Desde o DSM-III, o Manual Diagnóstico e Estatístico de Transtornos mentais pode ser considerado fenomenológico. Isso é polêmico, mas explico o argumento: Foi justamente no DSM-III que houve o abandono da noção de etiologia nos transtornos mentais. Ou seja, a causa deixou de ser importante, cabendo apenas agrupar as diversas sintomatologias. Mas é preciso detalhar de que fenomenologia estou falando. Afinal, não existe uma única fenomenologia mas diversas propostas e métodos fenomenológicos.
O DSM só pode ser considerado fenomenológico em termos descritos. A fenomenologia descritiva fornece ferramentas suficientes para identificação das essências eidéticas de cada quadro. Contudo, não podemos dizer que o DSM é fenomenológico em termos da fenomenologia-existencial. Isso porque essa tradição é fortemente influenciada pela discussão de autores como Kierkegaard, Heidegger e Sartre, o que impõe a necessidade de abandono de qualquer teorização sobre a existência humana.
Mesmo sem partir de uma teoria de base, mesmo sem partir de uma etiologia, a própria ideia de um diagnóstico pressupõe a necessidade de uma categorização ou agrupamento da existência humana. E fazer isso é tomar o todo pela parte, é fechar os olhos para as singularidades e as experiências individuais. Não existe uma única depressão, mas diversas manifestações depressivas que possuem algo em comum. E cabe sempre atentar para a vivência concreta do transtorno.
Voltando à clínica, o que posso dizer é que já tive experiências das mais diversas. Já atendi pessoas que buscavam um diagnóstico como uma tentativa de encontrar uma justificativa para suas vivências. Outras, ao se deparar com sintomas, acabavam sentindo-se aprisionadas pelo caráter prescritivo do diagnóstico. Havia também aquelas que encontravam no diagnóstico uma forma de libertação, uma identidade que lhes pudesse conferir um meio para existir de maneira mais plena. E há sempre quem utilize o diagnóstico como uma ferramenta de autoconhecimento e autodescoberta.

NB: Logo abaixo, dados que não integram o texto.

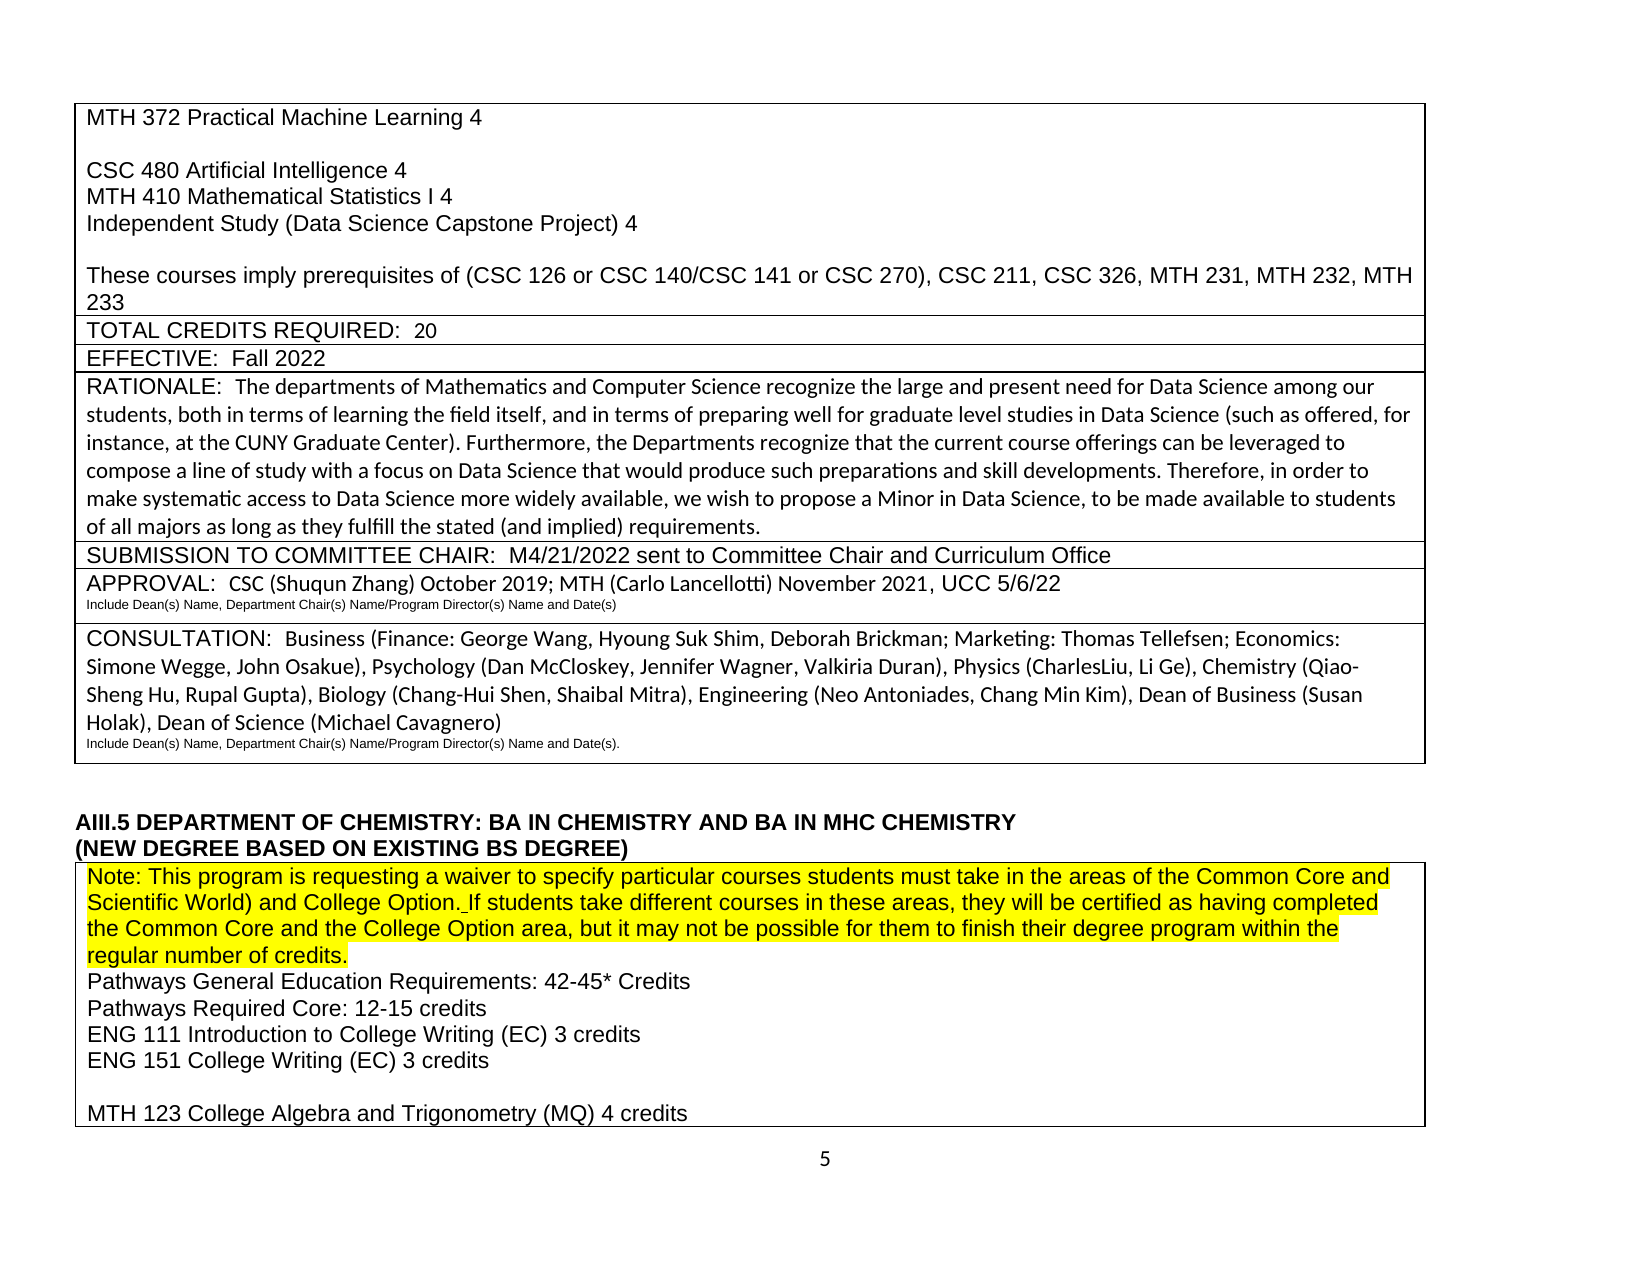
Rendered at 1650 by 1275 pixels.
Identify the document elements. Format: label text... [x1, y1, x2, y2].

table_cell CONSULTATION: Include Dean(s) Name, Department Chair(s) Name/Program Director(s) Name and Date(s). [76, 624, 1424, 763]
text (NEW DEGREE BASED ON EXISTING BS DEGREE) [75, 835, 1575, 862]
table_cell TOTAL CREDITS REQUIRED: [76, 316, 1424, 344]
table_cell APPROVAL: , UCC 5/6/22 Include Dean(s) Name, Department Chair(s) Name/Program Director(s) Name and Date(s) [76, 569, 1424, 623]
table_cell EFFECTIVE: [76, 345, 1424, 371]
table_cell RATIONALE: [76, 373, 1424, 541]
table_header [76, 863, 1424, 1126]
text AIII.5 DEPARTMENT OF CHEMISTRY: BA IN CHEMISTRY AND BA IN MHC CHEMISTRY [75, 809, 1575, 835]
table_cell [76, 104, 1424, 315]
table_cell SUBMISSION TO COMMITTEE CHAIR: M sent to Committee Chair and Curriculum Office [76, 542, 1424, 568]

Contudo, nunca é possível saber de antemão. Sendo assim, cabe ao terapeuta ou à terapeuta avaliar a necessidade, os benefícios e os malefícios de estabelecer um diagnóstico e/ou compartilhá-lo com a pessoa atendida. Isso não resulta em nenhuma falta de rigor. Pelo contrário... Embora o diagnóstico seja útil, a fenomenologia-existencial não se guia pelo caráter instrumental da utilidade. Não somos utilitaristas ou pragmatistas, somos fenomenólogos.

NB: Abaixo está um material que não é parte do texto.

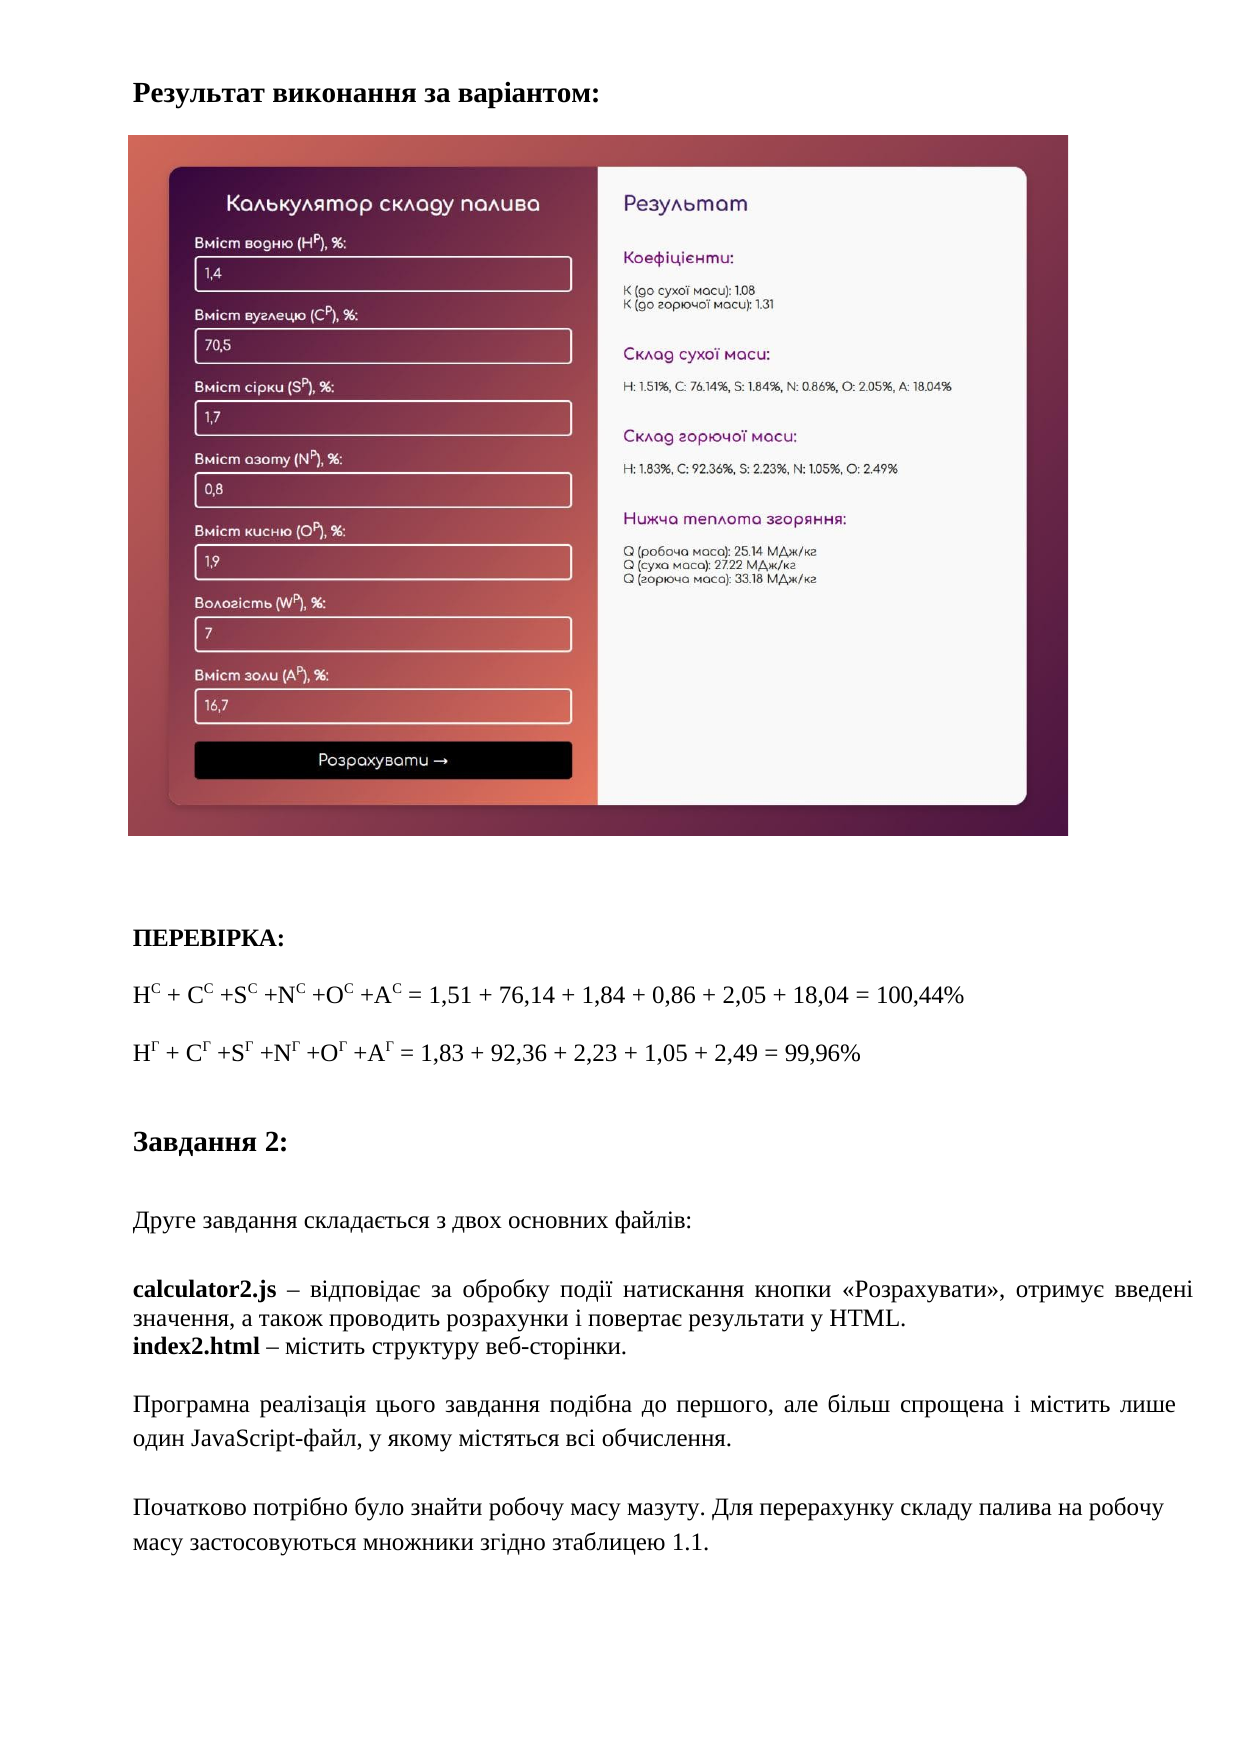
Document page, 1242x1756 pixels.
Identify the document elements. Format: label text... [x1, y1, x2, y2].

subtitle ПЕРЕВІРКА: [133, 923, 1212, 952]
text Початково потрібно було знайти робочу масу мазуту. Для перерахунку складу палива на робочу масу застосовуються множники згідно зтаблицею 1.1. [133, 1492, 1212, 1556]
subtitle Завдання 2: [133, 1124, 1212, 1158]
text сalculator2.js – відповідає за обробку події натискання кнопки «Розрахувати», отримує введені значення, а також проводить розрахунки і повертає результати у HTML. [133, 1274, 1212, 1331]
text НГ + СГ +SГ +NГ +ОГ +АГ = 1,83 + 92,36 + 2,23 + 1,05 + 2,49 = 99,96% [133, 1038, 1212, 1067]
text index2.html – містить структуру веб-сторінки. [133, 1331, 1212, 1360]
subtitle Результат виконання за варіантом: [133, 75, 1212, 108]
picture [128, 135, 1069, 836]
text Програмна реалізація цього завдання подібна до першого, але більш спрощена і містить лише один JavaScript-файл, у якому містяться всі обчислення. [133, 1389, 1212, 1452]
text Друге завдання складається з двох основних файлів: [133, 1205, 1212, 1233]
text НС + СС +SC +NС +ОС +АС = 1,51 + 76,14 + 1,84 + 0,86 + 2,05 + 18,04 = 100,44% [133, 980, 1212, 1009]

E, como tal, cabe a nós estabelecer o rigor fundamentando-se em outros critérios. Mas então qual seria o balizador da atividade clínica? Essa é uma pergunta pertinente, que você pode estar se fazendo nesse momento. E posso respondê-la de maneira simples: Toda pessoa que busca atendimento tem uma demanda. A psicoterapia sempre parte de uma queixa.
Desse modo, muito mais importante do que qualquer diagnóstico, é reconhecer e acolher a queixa, tentar compreender as fontes e os motivos do sofrimento, e mapear os sentidos em jogo em torno da demanda. Não para que o(a) terapeuta saiba, mas para que a própria pessoa que buscou ajuda possa apropriar-se de si.
Sobre isso, Kierkegaard nos oferece uma imagem muito bela. Ele fala da transparência que pode ser alcançada pelo diálogo interior, utilizando a seguinte metáfora: Para ser considerado transparente, um lago deve ter clareza e limpidez, mas também profundidade. Assim também é o coração humano, para Kierkegaard. Dessa maneira, a escuta terapêutica não se estabelece como uma investigação, porque o que ela busca não é algo que cabe ao terapeuta saber. Quem deve tomar ciência é a própria pessoa que fala, porque falar alto é a atividade mais reflexiva. E quando utilizo o termo reflexiva, já acrescendo à atividade um duplo sentido: é pensamento mas também reflexo. Falar sobre si é olhar para si mesmo, e nisso consiste a clínica.